But this time, “Tracy” is here to trash the 1990 film, complaining about its “pink streets” and lack of realism and “musical comedy” elements. He goes on at length about each of these points, wondering why the villains’ makeup is so over-the-top while footage of the film plays. Then he shows footage of 1930s and ‘40s Dick Tracy films starring Ralph Byrd and Morgan Conway (which kick ass, by the way, and which TCM had spent the rest of the evening airing several of), praising them effusively for being “real” compared to Beatty’s efforts. “Tracy” insists that Beatty wouldn’t listen to “his” creative input on the film, which led to its over-the-top elements and mentions that Beatty stood him up for an important meeting to discuss these points.

Whew. Weird, right? BUT JUST YOU WAIT, BECAUSE…

Warren Beatty himself then joins the Zoom, where he allows himself to be berated by…himself…as Tracy repeats many of the same points. Tracy lectures Beatty on how moviemaking has changed, hinting that perhaps people would be more willing to embrace the character as a streaming series as long as it’s more “real” this time. Tracy even says it might be time to let a younger actor play the character this time, rather than letting Beatty play the role (in this um…reality…Beatty did indeed play the character in that film, the “Tracy” on screen in these specials is meant to be the “real” one who merely advised Beatty…despite the fact that this is B…oh, forget it, I have a headache). Finally, Beatty concedes that it’s time for them to renew their talks and have a true creative partnership. “Dick Tracy returns!” Beatty-as-himself exclaims, in what could very well be the title of a new movie or series…if we actually believed that he had any intention of allowing that to happen, and this wasn’t just the latest attempt to clutch those film and TV rights a little longer. The special ends with Beatty and Tracy talking excitedly over lunch, presumably hatching plans for Dick Tracy Returns.

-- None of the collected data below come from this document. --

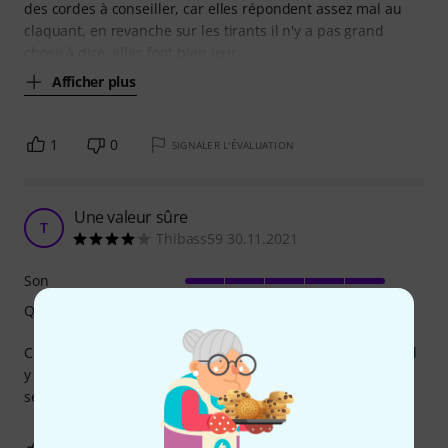
des cordes à conseiller, car elles répondent assez mal au
claquant, en revanche sur les tirants il n'y a pas grand
chose à dire, elles font bien leur
Afficher plus
1
0
SIGNALER L'ÉVALUATION
Une valeur sûre
T
Thibass59 30.11.2021
Son
Qualité de fabrication
C'est un jeu de cordes au rapport qualité-prix imbattable. Il
y a mieux, certainement mais plus cher. Si on ne veut pas
se tromper Ernie ball c'est du sûr !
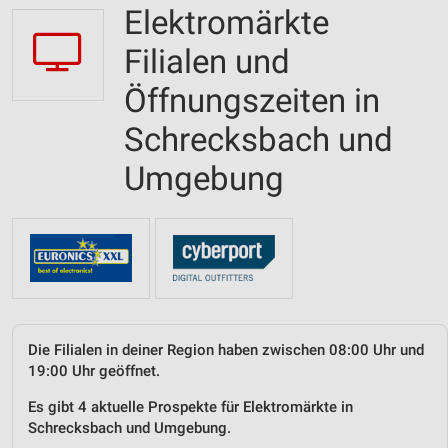
Elektromärkte
Filialen und
Öffnungszeiten in
Schrecksbach und
Umgebung
Die Filialen in deiner Region haben zwischen 08:00 Uhr und
19:00 Uhr geöffnet.
Es gibt 4 aktuelle Prospekte für Elektromärkte in
Schrecksbach und Umgebung.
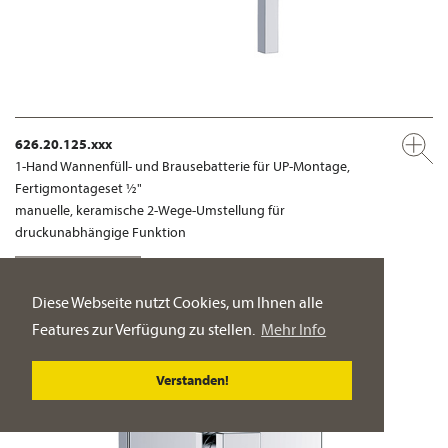
626.20.125.xxx
1-Hand Wannenfüll- und Brausebatterie für UP-Montage,
Fertigmontageset ½"
manuelle, keramische 2-Wege-Umstellung für
druckunabhängige Funktion
PRODUKT-DETAILSEITE
Diese Webseite nutzt Cookies, um Ihnen alle
Features zur Verfügung zu stellen.
Mehr Info
Verstanden!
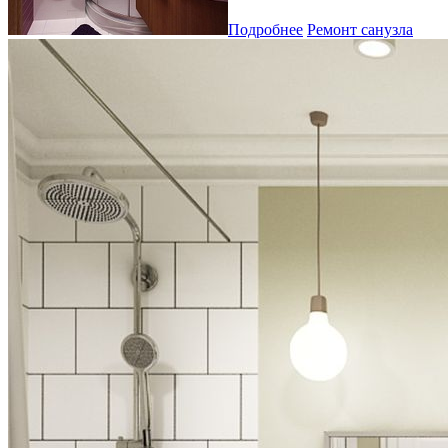
Подробнее
Ремонт санузла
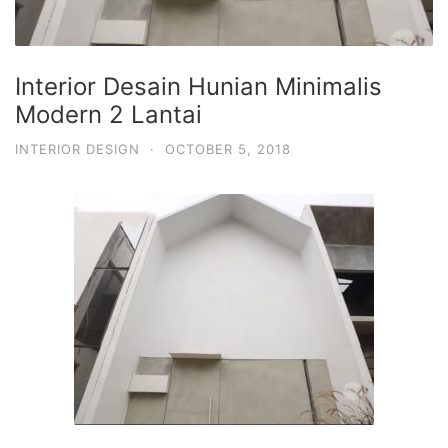
Interior Desain Hunian Minimalis
Modern 2 Lantai
INTERIOR DESIGN
·
OCTOBER 5, 2018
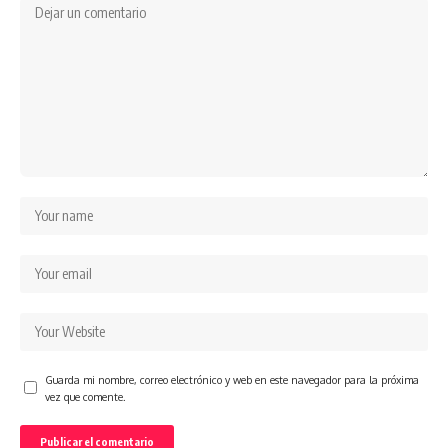
Guarda mi nombre, correo electrónico y web en este navegador para la próxima
vez que comente.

There are so many ways that this character and his world could be resurrected for modern audiences. Is it time to bring the character into the modern day? Is he better suited to his original 1930s setting, but this time with a story told in a more hard-boiled, noir context than what we got in 1990? Perhaps it would even be a TV series this time (a good excuse to remind everyone that Beatty is the reason we never got Bruce Campbell as Dick Tracy in a TV series). Maybe some day, Dick Tracy will return to our screens in a manner befitting a character whose adventures and rogues gallery were one of the key inspirations for Batman. But today is not that day. And as long as Beatty has anything to say about it, that day may never come.